Non so se sia il poké o la birra, ma l’eleganza e la raffinatezza del sax di Daniele Sepe e della voce di Emilia Zamuner fanno il paio con quella degli Indaco.
Jazz italiano e suoni d’oltreoceano.
Sudamericani, per la precisione.
Lontananza, nostalgia, malinconia di chi raggiunge mondi fino a quel momento nemmeno immaginati.
Note e vibrazioni legate al ricordo e alle origini di viaggiatori verso l’ignoto.
Si apre così il set di un’ora e mezza dedicato a Napoli e al suo suono.
Poi gli Osanna, storica superband del prog italiano.
Della prima formazione è rimasto il solo Lino Vairetti, per il quale non è frase di circostanza dire che il tempo sembra essersi fermato.
Motori al massimo, “lift off” e si vola.
Le maschere di scena sono quelle di sempre, i fraseggi di moog e di chitarra elettrica su una giga, danza veloce in tempo ternario (si ascolti ‘È Festa‘ della PFM) catapultano immediatamente nel mondo del progressive italiano.
Il suono è potente, trascinante e pieno e va avanti così.
Intanto nel backstage la mia attenzione è catturata da un gruppo giovanissimi che stazionano nei pressi della scala che porta sul palco.
Sono circa dieci tra ragazze e ragazzi e fanno parte di “Banda Larga”, progetto di due scuole di musica campane finalizzato a creare occasioni di stimolo e crescita artistica per ragazzi che vogliono approcciare il mondo musicale.
Insieme agli Osanna eseguono ‘L’Uomo‘, duettando e rappando con Lino Vairetti.
E jammando con la band che inserisce nel pezzo un mash up di ‘Starway to Heaven‘ e delle hendrixiane ‘Purple Haze‘ e ‘Foxy Lady‘.
I ragazzi non hanno fatto prove, dieci minuti dopo avranno i miei complimenti sinceri.
È il turno di Mario Coppeto e la sua versione partenopea di ‘Bella Ciao‘, le tammurriate di Fiorenza Calogero e l’etnopop dei Renanera carico di pathos.

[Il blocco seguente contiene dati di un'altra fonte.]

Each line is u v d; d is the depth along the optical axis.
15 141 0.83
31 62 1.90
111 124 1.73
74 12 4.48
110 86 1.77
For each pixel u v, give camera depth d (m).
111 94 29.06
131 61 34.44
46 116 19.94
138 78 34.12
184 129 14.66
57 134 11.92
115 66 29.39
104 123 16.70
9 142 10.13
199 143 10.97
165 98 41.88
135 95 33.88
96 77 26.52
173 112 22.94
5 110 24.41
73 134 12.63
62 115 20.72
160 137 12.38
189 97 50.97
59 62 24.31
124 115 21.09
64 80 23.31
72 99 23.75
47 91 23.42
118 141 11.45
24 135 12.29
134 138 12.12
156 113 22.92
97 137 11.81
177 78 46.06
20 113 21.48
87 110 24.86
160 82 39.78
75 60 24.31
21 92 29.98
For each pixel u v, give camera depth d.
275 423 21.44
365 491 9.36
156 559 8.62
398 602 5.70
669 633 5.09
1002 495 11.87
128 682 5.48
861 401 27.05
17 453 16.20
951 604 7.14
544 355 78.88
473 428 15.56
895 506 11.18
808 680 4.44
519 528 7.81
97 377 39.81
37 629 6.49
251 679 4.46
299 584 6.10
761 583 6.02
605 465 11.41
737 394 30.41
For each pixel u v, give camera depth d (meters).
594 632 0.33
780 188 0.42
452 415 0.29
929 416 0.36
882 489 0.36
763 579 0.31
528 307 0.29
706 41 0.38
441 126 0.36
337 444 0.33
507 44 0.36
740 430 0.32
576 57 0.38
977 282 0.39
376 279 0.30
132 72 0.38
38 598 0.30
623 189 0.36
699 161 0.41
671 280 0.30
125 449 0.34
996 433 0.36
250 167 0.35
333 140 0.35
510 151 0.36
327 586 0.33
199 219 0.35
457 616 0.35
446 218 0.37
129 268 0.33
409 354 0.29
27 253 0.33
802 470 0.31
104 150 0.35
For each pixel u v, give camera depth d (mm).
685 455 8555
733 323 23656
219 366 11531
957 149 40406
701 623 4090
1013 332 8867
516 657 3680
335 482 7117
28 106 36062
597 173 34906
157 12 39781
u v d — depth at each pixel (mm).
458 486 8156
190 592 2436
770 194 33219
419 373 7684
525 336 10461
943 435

Chiude Antonio Onorato con la sua rilettura in chiave rock acustica di tradizionali della musica campana, con un fuori programma finale: la protesta sul palco dei responsabili del progetto Banda Larga che avrebbero dovuto eseguire il loro pezzo ma sono stati tagliati per i tempi andati lunghi.
Ed è un gran peccato.
Tempi ristretti quindi, tradotto: gran corsa per cambiare palco e non perdersi nemmeno un centesimo di secondo del live Seun Kuti.
Figlio del più grande esponente di tutti i tempi della musica africana, fondatore dell’afrobeat, rivoluzionario nigeriano “The Black President”: Fela Kuti, uno degli artisti più influenti della musica del secolo scorso.
Con lui la storica band degli Egypt 80, già definita dal padre «la più rivoluzionaria macchina ritmica dell’Africa tropicale».
E le parole di Fela trovano conferma anche a Villa Ada: una sezione ritmica che pompa un groove con pochi eguali per le mie orecchie, e i fiati che forniscono ai brani ulteriore boost.
Seun agisce come un maestro di cerimonia, concedendo con generosità e senza gelosie la scena ai musicisti.
Si passa da suoni e ritmi incalzanti, ad atmosfere sonore felpate, feline, suadenti e carezzevoli.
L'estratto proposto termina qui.